No writing assistance was utilized in the production of this manuscript.

Executive summary

Surgery induces a prothrombotic state, thus predisposing to coronary stent thrombosis.

▪ The chance that a patient with coronary artery disease requires noncardiac surgery within 1 year after stenting is 5%.

▪ In patients undergoing elective noncardiac surgery within 1 year of coronary stenting, the rate of major adverse events mainly due to stent thrombosis is high.

▪ The poor prognosis of stent thrombosis is related to its sudden onset leaving no time for collateral development to the ischemic area.

▪ In the context of elective surgery, the most effective way of preventing stent thrombosis is not to perform percutaneous coronary intervention if possible.

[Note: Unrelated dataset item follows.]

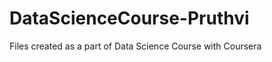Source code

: DataScienceCourse-Pruthvi
=========================

Files created as a part of Data Science Course with Coursera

▪ For prevention of stent thrombosis, dual antiplatelet therapy with acetylsalicylic acid and clopidogrel is given for ≥1 month after bare metal stent and for ≥12 months after drug-eluting stent implantation or after percutaneous coronary intervention in the event of acute coronary syndrome.

▪ Perioperative bleeding risk is usually not increased in minor surgical interventions such as dental procedures, cataract surgery, dermatologic operations, angiographic and endoscopic diagnostic procedures, which all can be performed under dual antiplatelet therapy.

▪ Surgical procedures in a closed space (intracranial surgery, posterior eye chamber surgery or medullary canal surgery) even require antiplatelet monotherapy to be stopped.

▪ Vascular, visceral and transbronchial surgery require a change from dual to mono antiplatelet therapy with a stop of clopidogrel 5 days before surgery.

▪ In patients undergoing unexpected surgery after stent implantation, stopping antiplatelet therapy will not diminish the bleeding risk.